> [Task objective]:
Below are the records. Retype exactly the lines between the lines holding "right hip: (175, 693)" and "left eye: (226, 441)", inclusive.
Dataset extract Block Start
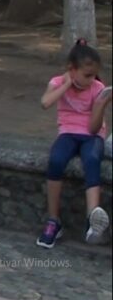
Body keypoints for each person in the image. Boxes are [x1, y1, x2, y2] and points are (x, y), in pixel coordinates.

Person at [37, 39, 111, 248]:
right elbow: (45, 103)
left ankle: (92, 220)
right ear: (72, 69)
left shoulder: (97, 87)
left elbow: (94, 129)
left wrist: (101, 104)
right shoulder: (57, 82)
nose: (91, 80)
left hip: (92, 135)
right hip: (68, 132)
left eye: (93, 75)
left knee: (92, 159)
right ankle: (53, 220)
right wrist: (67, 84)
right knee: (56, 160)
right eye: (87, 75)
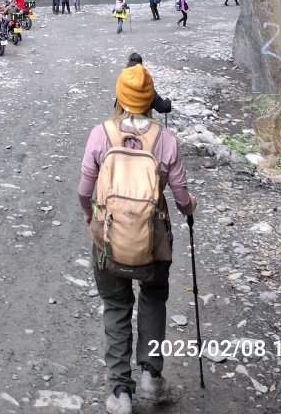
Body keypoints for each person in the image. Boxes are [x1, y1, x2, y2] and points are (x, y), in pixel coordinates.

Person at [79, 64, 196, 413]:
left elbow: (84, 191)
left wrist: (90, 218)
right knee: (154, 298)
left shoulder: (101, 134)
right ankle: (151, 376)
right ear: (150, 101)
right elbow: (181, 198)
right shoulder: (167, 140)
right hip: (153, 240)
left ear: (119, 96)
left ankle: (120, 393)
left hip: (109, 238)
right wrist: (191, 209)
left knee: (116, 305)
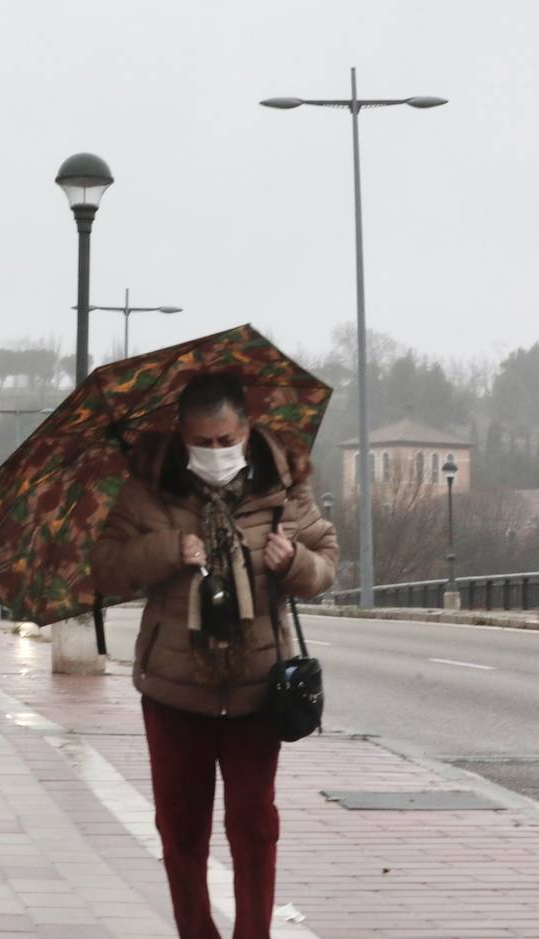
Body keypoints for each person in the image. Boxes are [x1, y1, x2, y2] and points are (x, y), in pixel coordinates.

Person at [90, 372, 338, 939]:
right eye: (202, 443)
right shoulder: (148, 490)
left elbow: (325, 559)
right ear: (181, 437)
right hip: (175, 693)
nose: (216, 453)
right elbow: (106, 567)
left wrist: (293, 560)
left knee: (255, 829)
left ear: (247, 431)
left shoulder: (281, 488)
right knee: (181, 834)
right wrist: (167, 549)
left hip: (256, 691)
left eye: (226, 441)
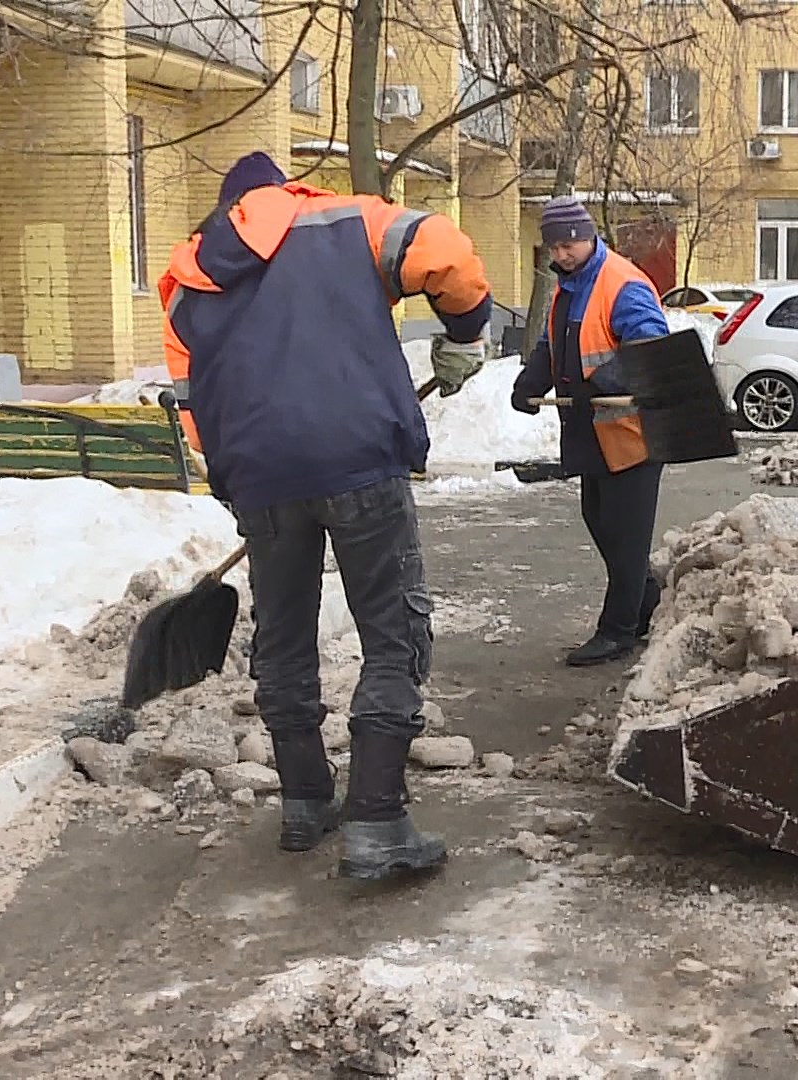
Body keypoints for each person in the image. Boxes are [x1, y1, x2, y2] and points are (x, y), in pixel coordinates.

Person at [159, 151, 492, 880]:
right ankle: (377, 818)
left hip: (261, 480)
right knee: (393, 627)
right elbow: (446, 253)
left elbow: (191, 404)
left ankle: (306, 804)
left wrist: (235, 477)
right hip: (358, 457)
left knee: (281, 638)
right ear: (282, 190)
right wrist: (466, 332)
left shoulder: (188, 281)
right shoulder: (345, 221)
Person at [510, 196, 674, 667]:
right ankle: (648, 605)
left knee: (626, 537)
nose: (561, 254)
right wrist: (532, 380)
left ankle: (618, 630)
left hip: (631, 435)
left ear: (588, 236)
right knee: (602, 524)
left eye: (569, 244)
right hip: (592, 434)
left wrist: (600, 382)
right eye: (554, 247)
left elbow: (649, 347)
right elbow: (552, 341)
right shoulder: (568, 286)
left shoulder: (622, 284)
Dataset extract Block End
> [Answer to this exercise]:
right hip: (175, 693)
nose: (216, 453)
right elbow: (106, 567)
left wrist: (293, 560)
left knee: (255, 829)
left ear: (247, 431)
left shoulder: (281, 488)
right knee: (181, 834)
right wrist: (167, 549)
left hip: (256, 691)
left eye: (226, 441)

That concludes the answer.